EXCERPT TO READ:
────────

4.2 Experimental settings/model Details
To ensure the fairness of comparison, we keep our parameter settings consistent with our baseline model. Concretely, we use 300-dimensionality Skip Gram[11] as our model’s word embedding and we get our embedding by pre-training on MIE data. In our model, the sizes of hidden layers of both LSTM and fully-connected layers are set to 400. Meanwhile, we perform a dropout operation, whose probability is 0.3, before the output of each layer to prevent the potential overfitting issue. We select Adam optimizer[12] and use F1 score of testing set to carry out the early stop.
4.3 Experimental Results
The same with the baseline model, we examine our model at window-level and dialogue-level. We adopt Precision, recall and F1 score as our evaluation metrics. Concretely, window-level represents that we calculate those three metrics for each window separately, then add and average them as the final result; Dialogue-level means we evaluate the whole dialogue as an entirety, while the duplicate labels will be excluded.

────────

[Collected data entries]
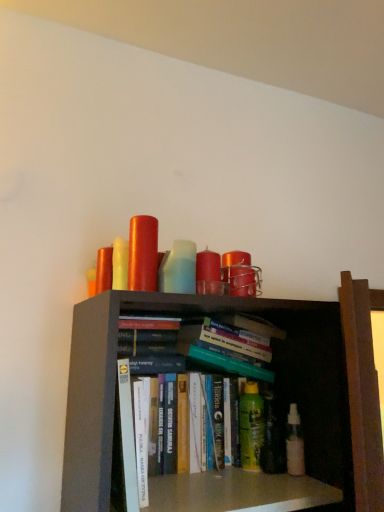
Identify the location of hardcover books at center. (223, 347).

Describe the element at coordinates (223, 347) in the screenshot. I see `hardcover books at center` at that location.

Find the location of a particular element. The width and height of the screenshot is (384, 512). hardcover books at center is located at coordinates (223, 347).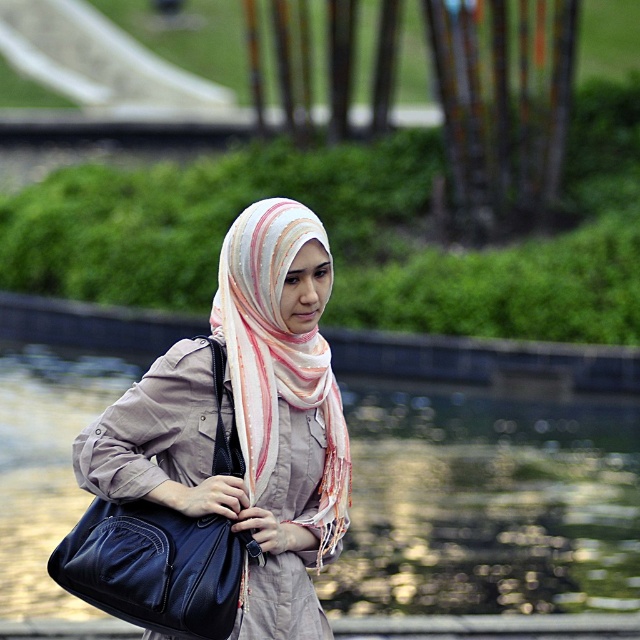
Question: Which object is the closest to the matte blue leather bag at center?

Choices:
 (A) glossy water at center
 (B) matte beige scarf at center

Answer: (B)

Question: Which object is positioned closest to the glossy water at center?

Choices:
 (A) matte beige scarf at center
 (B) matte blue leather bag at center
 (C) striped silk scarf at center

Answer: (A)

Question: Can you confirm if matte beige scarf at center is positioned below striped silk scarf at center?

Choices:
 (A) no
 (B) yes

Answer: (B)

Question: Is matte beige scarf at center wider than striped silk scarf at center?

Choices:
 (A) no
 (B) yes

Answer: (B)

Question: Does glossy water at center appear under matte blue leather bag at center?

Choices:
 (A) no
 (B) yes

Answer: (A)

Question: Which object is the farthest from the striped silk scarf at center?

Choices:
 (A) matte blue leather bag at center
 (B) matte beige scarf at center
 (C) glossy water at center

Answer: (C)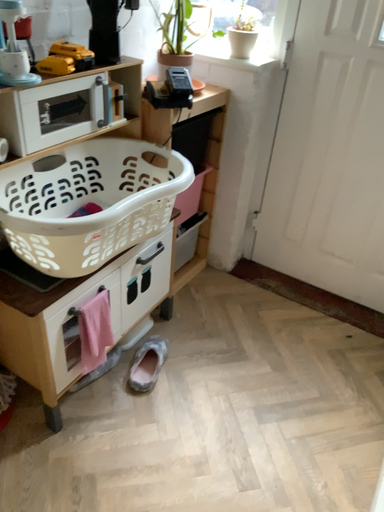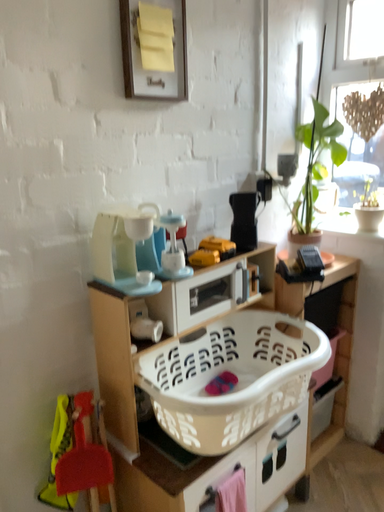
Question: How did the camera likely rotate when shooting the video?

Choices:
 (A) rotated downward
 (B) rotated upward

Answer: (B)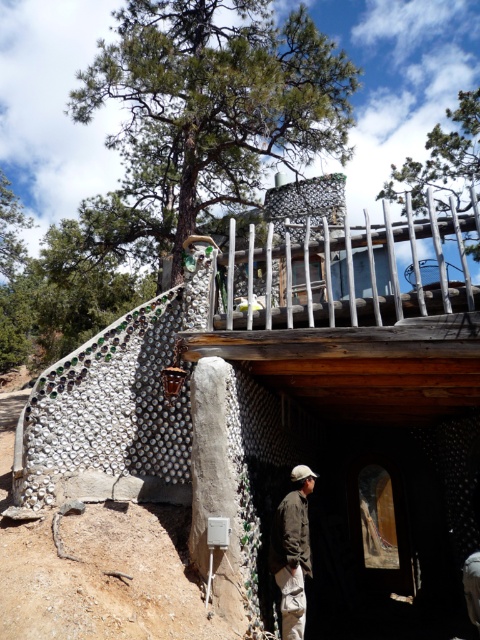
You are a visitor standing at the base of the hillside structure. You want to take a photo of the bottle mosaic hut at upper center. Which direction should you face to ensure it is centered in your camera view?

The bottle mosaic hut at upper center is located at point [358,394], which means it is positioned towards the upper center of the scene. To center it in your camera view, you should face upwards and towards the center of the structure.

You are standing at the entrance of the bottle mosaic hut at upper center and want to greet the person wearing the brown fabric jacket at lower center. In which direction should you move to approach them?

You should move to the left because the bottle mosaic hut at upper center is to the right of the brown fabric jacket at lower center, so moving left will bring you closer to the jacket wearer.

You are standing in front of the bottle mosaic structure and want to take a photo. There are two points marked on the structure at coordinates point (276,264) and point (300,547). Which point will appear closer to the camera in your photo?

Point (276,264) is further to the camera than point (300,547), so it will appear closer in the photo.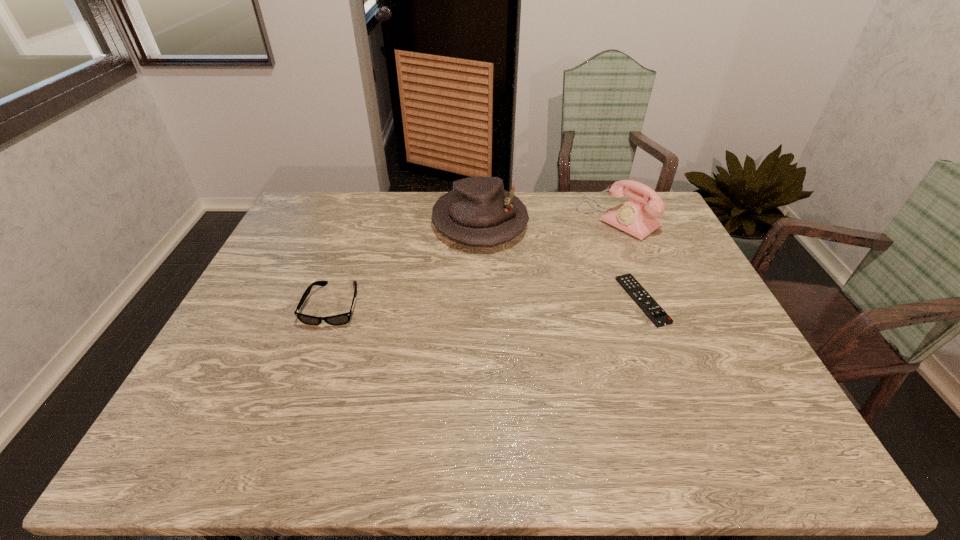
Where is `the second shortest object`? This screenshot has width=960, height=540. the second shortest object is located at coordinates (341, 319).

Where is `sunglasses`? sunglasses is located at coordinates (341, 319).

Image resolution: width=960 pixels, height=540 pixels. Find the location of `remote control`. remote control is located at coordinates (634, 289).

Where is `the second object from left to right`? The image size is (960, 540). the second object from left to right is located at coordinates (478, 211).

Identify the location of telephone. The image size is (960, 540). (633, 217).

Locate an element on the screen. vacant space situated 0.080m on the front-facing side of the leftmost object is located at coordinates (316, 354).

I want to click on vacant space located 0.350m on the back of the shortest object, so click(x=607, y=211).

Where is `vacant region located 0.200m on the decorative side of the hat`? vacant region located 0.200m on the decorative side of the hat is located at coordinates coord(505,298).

────────

ACTIVITY:
Continue the excerpt on the model's experimental settings and results, starting right after its final sentence.

EXPECTED ANSWER:
Table 1. Experimental results of MIE task with window-level and dialogue-level
As shown in Table 1, there is no doubt that Plain-classifier gets the lowest result because no interactive information between sentences is considered. Besides, we notice that both MIE-single and MIE-multi get similar results which far surpass Plain-classifier in window-level and dialogue-level. Speaking of ours, we transcend the baseline model of 4.02% recall and 2.34% F1 score in the window-level, 3.35% recall and 1.40% F1 score in the dialogue-level. All of these validate the effectiveness of our model.
(a)
(b)
Fig. 2. Experiment results of window level (a) and dialogue level (b)
We also conduct a quantitative experiment to measure the effectiveness of the various model components in the MIE task. As shown in Figure 2, raw model is similar to MIE-multi, which has been used as our compared baseline. We firstly remove the model encoder parts, which represents we only obtain the word embedding representations before our model classification layer, we can notice the performances drop dramatically in both window and dialogue levels. Besides, we can see from Figure 2 that the model performance boosts 1.27% and 0.38% F1 scores on window level and dialogue level if we conduct a more reasonable window split strategy, that is set the window size to 2. Finally, according to integrating the global information, we can notice the model performance improves 0.51% F1 and 0.47% F1 scores, which also proves our model’s effectiveness.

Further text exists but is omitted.